Rencontré au Festival de Toronto, alors que s'amorçait la carrière nord-américaine du film, Jean Dujardin gardait pourtant la tête bien froide.

Une année féconde

«Je ne me suis pas vraiment rendu compte de tout ça, car je tournais déjà un autre film, explique-t-il. Pour être honnête, je n'ai pas vraiment envie que ma vie change. Je ne suis pas en attente d'une carrière américaine; je ne suis en attente de rien, en fait. Évidemment, le prix à Cannes m'a fait très plaisir. D'autant que je suis monté sur la scène du Théâtre Lumière avec l'intention ferme de bien profiter de ce grand moment de bonheur.»

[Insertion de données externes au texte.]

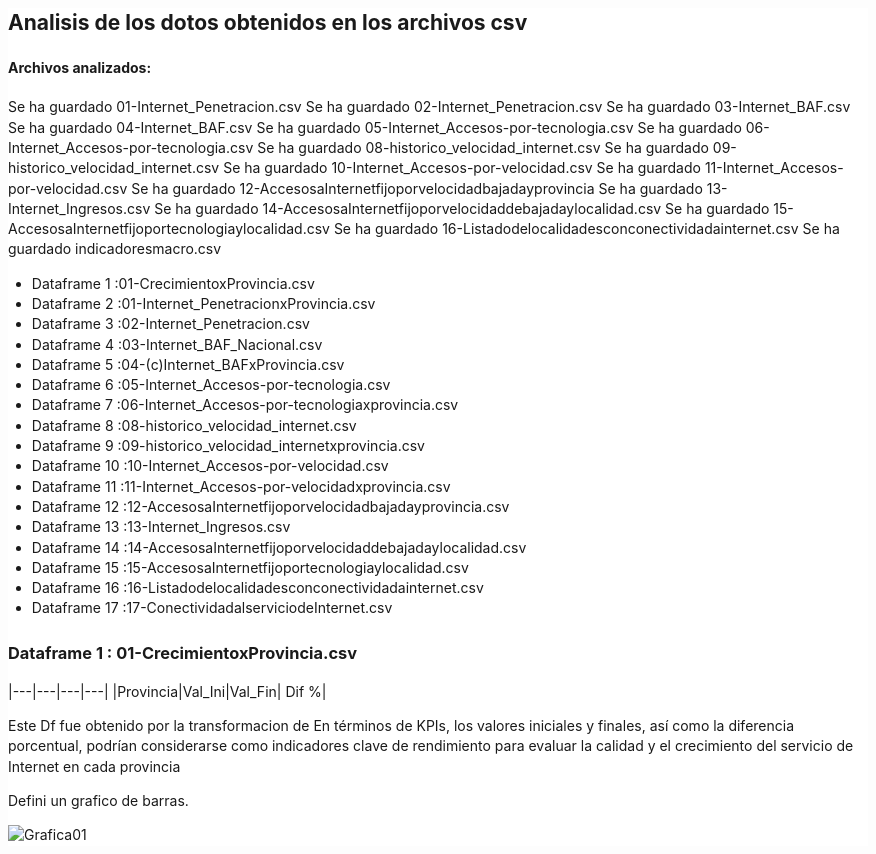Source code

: ## Analisis de los dotos obtenidos en los archivos csv

#### Archivos analizados:

Se ha guardado 01-Internet_Penetracion.csv
Se ha guardado 02-Internet_Penetracion.csv
Se ha guardado 03-Internet_BAF.csv
Se ha guardado 04-Internet_BAF.csv
Se ha guardado 05-Internet_Accesos-por-tecnologia.csv
Se ha guardado 06-Internet_Accesos-por-tecnologia.csv
Se ha guardado 08-historico_velocidad_internet.csv
Se ha guardado 09-historico_velocidad_internet.csv
Se ha guardado 10-Internet_Accesos-por-velocidad.csv
Se ha guardado 11-Internet_Accesos-por-velocidad.csv
Se ha guardado 12-AccesosaInternetfijoporvelocidadbajadayprovincia
Se ha guardado 13-Internet_Ingresos.csv
Se ha guardado 14-AccesosaInternetfijoporvelocidaddebajadaylocalidad.csv
Se ha guardado 15-AccesosaInternetfijoportecnologiaylocalidad.csv
Se ha guardado 16-Listadodelocalidadesconconectividadainternet.csv
Se ha guardado indicadoresmacro.csv



- Dataframe 1 :01-CrecimientoxProvincia.csv
- Dataframe 2 :01-Internet_PenetracionxProvincia.csv
- Dataframe 3 :02-Internet_Penetracion.csv
- Dataframe 4 :03-Internet_BAF_Nacional.csv
- Dataframe 5 :04-(c)Internet_BAFxProvincia.csv
- Dataframe 6 :05-Internet_Accesos-por-tecnologia.csv
- Dataframe 7 :06-Internet_Accesos-por-tecnologiaxprovincia.csv
- Dataframe 8 :08-historico_velocidad_internet.csv
- Dataframe 9 :09-historico_velocidad_internetxprovincia.csv
- Dataframe 10 :10-Internet_Accesos-por-velocidad.csv
- Dataframe 11 :11-Internet_Accesos-por-velocidadxprovincia.csv
- Dataframe 12 :12-AccesosaInternetfijoporvelocidadbajadayprovincia.csv
- Dataframe 13 :13-Internet_Ingresos.csv
- Dataframe 14 :14-AccesosaInternetfijoporvelocidaddebajadaylocalidad.csv
- Dataframe 15 :15-AccesosaInternetfijoportecnologiaylocalidad.csv
- Dataframe 16 :16-Listadodelocalidadesconconectividadainternet.csv
- Dataframe 17 :17-ConectividadalserviciodeInternet.csv

### Dataframe 1 : 01-CrecimientoxProvincia.csv
|---|---|---|---|
|Provincia|Val_Ini|Val_Fin|	Dif %|

Este Df fue obtenido por la transformacion de 
En términos de KPIs, los valores iniciales y finales, así como la diferencia porcentual, podrían considerarse como indicadores clave de rendimiento para evaluar la calidad y el crecimiento del servicio de Internet en cada provincia

Defini un grafico de barras.

![Grafica01](\Graficas\Grafica01.jpg)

Le laurier cannois est venu couronner une année particulièrement féconde pour l'acteur sur le plan cinématographique. Jean Dujardin s'est d'abord fondu avec aisance dans l'univers singulier de Bertrand Blier grâce au Bruit des glaçons. Il s'est ensuite glissé dans la peau d'un homme blessé de l'intérieur dans Un balcon sur la mer (Nicole Garcia) pour finalement se retrouver dans le Hollywood des années 20 à danser les claquettes.

«Cela me ressemble beaucoup, dit-il. J'aime varier les plaisirs, les univers, aller là où l'on ne m'attend pas nécessairement. Il n'y a pas de calcul. J'y vais selon mon instinct et mes envies. Quand je lis un scénario, je suis avant tout un spectateur. Si l'histoire me touche, j'y vais.»

Contrairement à certains acteurs, qui peuvent donner leur accord à un cinéaste sur la foi d'une ancienne collaboration ou d'une réputation, Jean Dujardin exige un scénario avant de plonger.

«Je ne fais jamais un film pour une personne; je fais un film parce que le projet me plaît. Après, il est certain qu'on développe des affinités.»

Michel Hazanavicius et Jean Dujardin partagent évidemment l'aventure OSS 117 (Le Caire, nid d'espions et Rio ne répond plus). L'acteur fut quand même surpris quand le réalisateur lui a soumis l'idée d'un film muet en noir et blanc dont le cadre serait celui du cinéma hollywoodien de la fin des années 20. Le récit s'attarde à décrire le parcours d'une star du cinéma muet qui sombrera dans l'oubli presque du jour au lendemain quand arrivent les films parlants. Et qui voit la carrière d'une jeune starlette (Bérénice Bejo) démarrer en flèche.

«Michel aime la nostalgie au cinéma, mais j'avoue avoir quand même trouvé son idée un peu farfelue au départ, concède l'acteur. Mais il était tenace! J'ai lu le scénario et j'ai été fort intéressé. J'ai dit à Michel que j'étais bien prêt à rêver avec lui, mais qui diable va nous appuyer dans cette démarche? La rencontre avec le producteur Thomas Langmann fut déterminante. C'est grâce à lui si The Artist existe aujourd'hui.»

Une expérience unique

À partir du moment où le feu vert a été donné, l'acteur s'est «rassuré» en se nourrissant beaucoup du cinéma des années 20 et 30. Il s'est aussi mis à l'apprentissage de la danse à claquettes. «Tout y est joué au premier degré, fait-il remarquer. On se laisse porter par l'émotion brute.»

Pour vivre à plein l'expérience, Jean Dujardin a refusé de voir le film avant sa présentation au Festival de Cannes. «Je n'avais pas encore vu The Artist dans sa forme finale, mais je savais quand même que Michel ne l'avait pas raté, parce que même s'il est très accessible, ce film lui est très personnel. J'ai vécu un moment formidable, un vrai plaisir de spectateur!»

Depuis The Artist, Jean Dujardin a tourné Les infidèles, un film à sketches dans lequel il participe au segment réalisé par l'acteur Gilles Lellouche. Il sera aussi la tête d'affiche de Mobius, un film d'espionnage réalisé par Éric Rochant.

Jean Dujardin devra sans doute aussi prévoir une petite escale à Hollywood aux alentours du 26 février.

«Les Oscars, je ne peux rien dire là-dessus. Ce sont les gens qui parlent, pas moi!»

The Artist prend l'affiche le 9 décembre.